Category: Post-war

Sir Adrian Boult puts on his tails again

 

Sir Adrian Boult puts on his tails again

THE postwar pattern of broadcasting for the home listener was soon drawn. Three months after the end of war in Europe, the Home Service, with its six regional variants, and the Light Programme, with a national coverage, were on the air, followed, in a little more than a year, by the unique and daring experiment, the Third Programme. Signs of peace were plentiful. The announcers, who had become so well known, no longer ‘signed’ their reading of news bulletins. Weather forecasts returned. The Symphony Orchestra put on evening dress again for its increasing public performances, and in June, 1947, made a European tour, and was memorably received. Variety put on civilian dress. The radio series, with its catchphrases and foundation characters who week by week became involved in new adventures, became the fashion in comedy entertainment. The serialization of great novels, and particularly those of the Victorian era, was another indication of the listener’s liking for continuity and of his readiness to keep a regular appointment with his radio. Among others who, in the early post-war world, were habitual listeners, were the Services. Forces Educational Broadcasts began in 1945 as a supplement to the Forces’ own educational schemes, and were transmitted to occupying garrison troops overseas as well as to recruits at home. Their success was such that they were continued even after the great bulk of releases had taken place. Radio had made a start on the new problem of post-school education. But the great adventure in Sound broadcasting after the war was the Third Programme, which was tied to no timetable and made no concessions, but drew upon the resources, many of them hidden or neglected, of music, opera, drama, poetry in all parts of the world, to the incalculable enrichment of the serious listener.

 

The regions are active

The regions are active

REGIONAL broadcasting which has returned since the war with great vigour and vitality, is as old as the BBC.

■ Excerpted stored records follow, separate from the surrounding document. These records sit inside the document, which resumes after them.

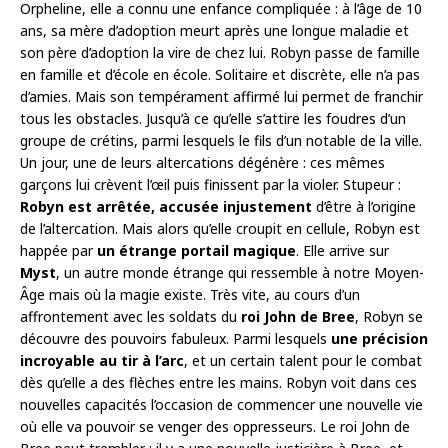
Orpheline, elle a connu une enfance compliquée : à l’âge de 10
ans, sa mère d’adoption meurt après une longue maladie et
son père d’adoption la vire de chez lui. Robyn passe de famille
en famille et d’école en école. Solitaire et discrète, elle n’a pas
d’amies. Mais son tempérament affirmé lui permet de franchir
tous les obstacles. Jusqu’à ce qu’elle s’attire les foudres d’un
groupe de crétins, parmi lesquels le fils d’un notable de la ville.
Un jour, une de leurs altercations dégénère : ces mêmes
garçons lui crèvent l’œil puis finissent par la violer. Stupeur :
Robyn est arrêtée, accusée injustement
d’être à l’origine
de l’altercation. Mais alors qu’elle croupit en cellule, Robyn est
happée par
un étrange portail magique
. Elle arrive sur
Myst
, un autre monde étrange qui ressemble à notre Moyen-
Âge mais où la magie existe. Très vite, au cours d’un
affrontement avec les soldats du
roi John de Bree
, Robyn se
découvre des pouvoirs fabuleux. Parmi lesquels
une précision
incroyable au tir à l’arc
, et un certain talent pour le combat
dès qu’elle a des flèches entre les mains. Robyn voit dans ces
nouvelles capacités l’occasion de commencer une nouvelle vie
où elle va pouvoir se venger des oppresseurs. Le roi John de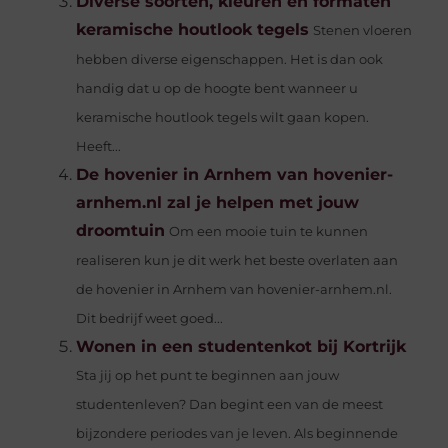
Diverse soorten, kleuren en formaten
keramische houtlook tegels
Stenen vloeren
hebben diverse eigenschappen. Het is dan ook
handig dat u op de hoogte bent wanneer u
keramische houtlook tegels wilt gaan kopen.
Heeft...
De hovenier in Arnhem van hovenier-
arnhem.nl zal je helpen met jouw
droomtuin
Om een mooie tuin te kunnen
realiseren kun je dit werk het beste overlaten aan
de hovenier in Arnhem van hovenier-arnhem.nl.
Dit bedrijf weet goed...
Wonen in een studentenkot bij Kortrijk
Sta jij op het punt te beginnen aan jouw
studentenleven? Dan begint een van de meest
bijzondere periodes van je leven. Als beginnende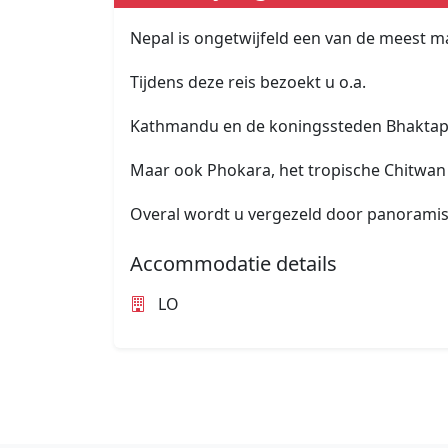
Nepal is ongetwijfeld een van de meest m
Tijdens deze reis bezoekt u o.a.
Kathmandu en de koningssteden Bhaktap
Maar ook Phokara, het tropische Chitwan 
Overal wordt u vergezeld door panoramis
Accommodatie details
LO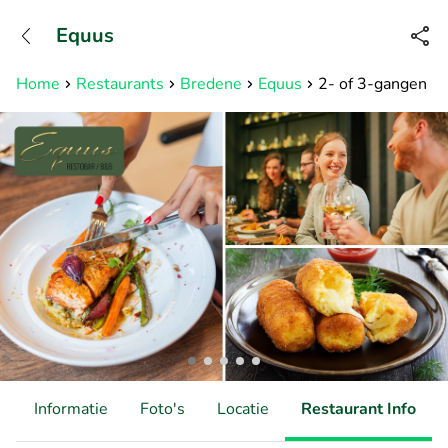
+31882050505
Equus
Bereikbaar tot 23:00 uur
Home
Restaurants
Bredene
Equus
2- of 3-gangen ke
d
Informatie
Foto's
Locatie
Restaurant Info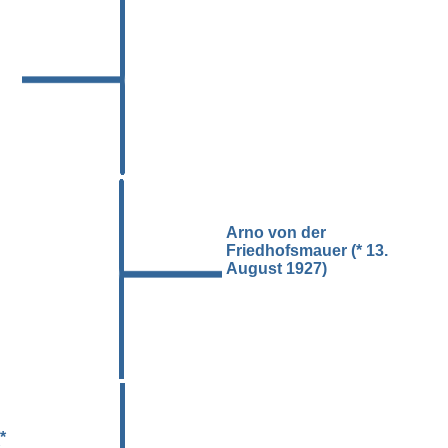
Arno von der
Friedhofsmauer (* 13.
August 1927)
*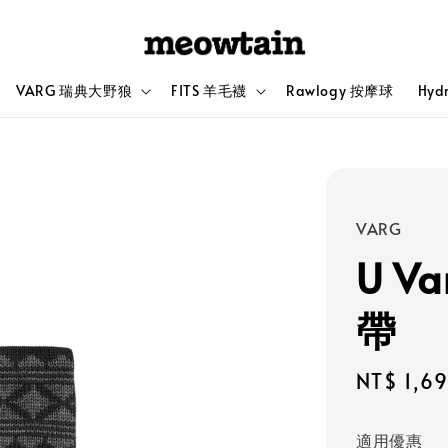
VARG 瑞典大野狼
FITS 羊毛襪
Rawlogy 按摩球
Hyd
VARG
U V
帶
Sale
NT$ 1,6
price
適用優惠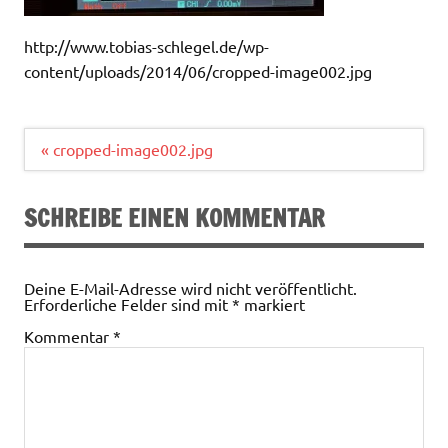
http://www.tobias-schlegel.de/wp-
content/uploads/2014/06/cropped-image002.jpg
Beitragsnavigation
« cropped-image002.jpg
SCHREIBE EINEN KOMMENTAR
Deine E-Mail-Adresse wird nicht veröffentlicht.
Erforderliche Felder sind mit
*
markiert
Kommentar
*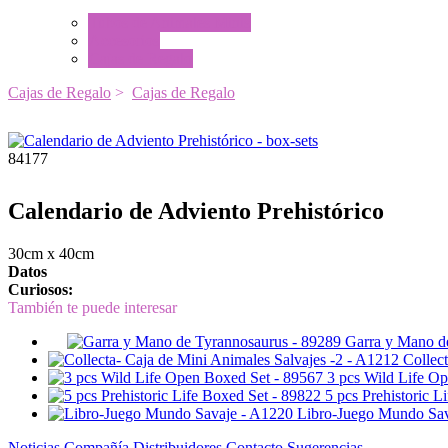
Tubos de Animales Minis
Accesorios
Cajas de Regalo
Cajas de Regalo
>
Cajas de Regalo
84177
Calendario de Adviento Prehistórico
30cm x 40cm
Datos
Curiosos:
También te puede interesar
Garra y Mano d
Collec
3 pcs Wild Life O
5 pcs Prehistoric L
Libro-Juego Mundo Sa
Noticias
Compañía
Distribuidores
Contacto
Sugerencias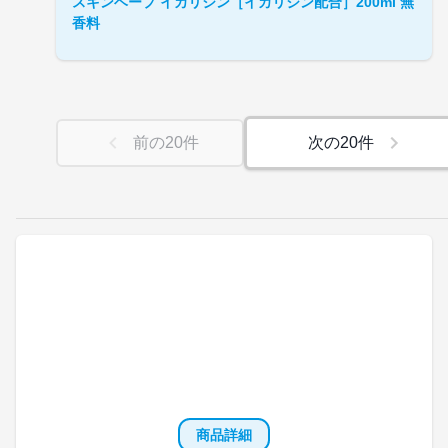
スキンベープ イカリジン［イカリジン配合］200ml 無
香料
前の
20
件
次の
20
件
商品詳細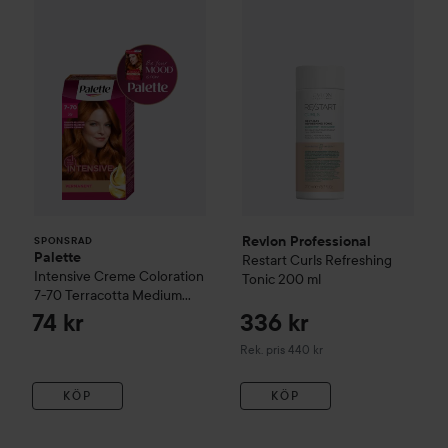
Revlon Professional
SPONSRAD
Palette
Restart Curls
Refreshing
Intensive Creme Coloration
Tonic
200 ml
7-70 Terracotta Medium
Blonde
74 kr
336 kr
Rekommenderat pris 440 kr
Rek. pris 440 kr
KÖP
KÖP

In the early days local stations were needed not only because transmitters had a limited range, but because there were different traditions and cultures to be expressed regionally. Over twenty years ago, for instance, a station like Manchester was doing as many as thirty hours of its own programmes each week. The next stage came in the early ’thirties, when twin-wave transmitters enabled each part of the United Kingdom to enjoy its own, or the National Programme.

 


 

WHEN, in September, 1939, the exigencies of war took from the Regions their own programmes, their identities had become strongly marked. The re-establishment of regional services after the war was generally popular. Since then the songs, plays and talks in the Welsh language, the farming and rural life broadcasts in the West, the free discussions in the Midlands, the humour of Gracie Fields and Wilfred Pickles in the North, the native drama of Ulster, and the national repertoire of Scottish music and poetry have once again flourished on their native soil.

 


The BBC’s visitors

 

THE BBC’s VISITORS

 

Headshots of 5 men

ABOVE: (left to right), Col. Moses from Australia, Prof. Shelley from New Zealand, Howard B. Chase from Canada, Major Caprara from S. Africa, Prof. Bokhari from India

 

AMONG the many and welcome visitors to the BBC and its studios after the war, some of whom are shown on these pages, two groups may be selected as significant of the BBC’s place as a world institution. In February 1945 the heads of the broadcasting organizations of the four Dominions and All India Radio (as it then was) met at the BBC to consult with each other how to continue their co-operation and develop it. Later in the year representatives of the Dutch people, led by a schoolmaster, brought to London a bronze tablet, showing a kneeling man with his shackled arms above his head listening to the voice of freedom from the west, and this was unveiled in the Council Chamber of Broadcasting House.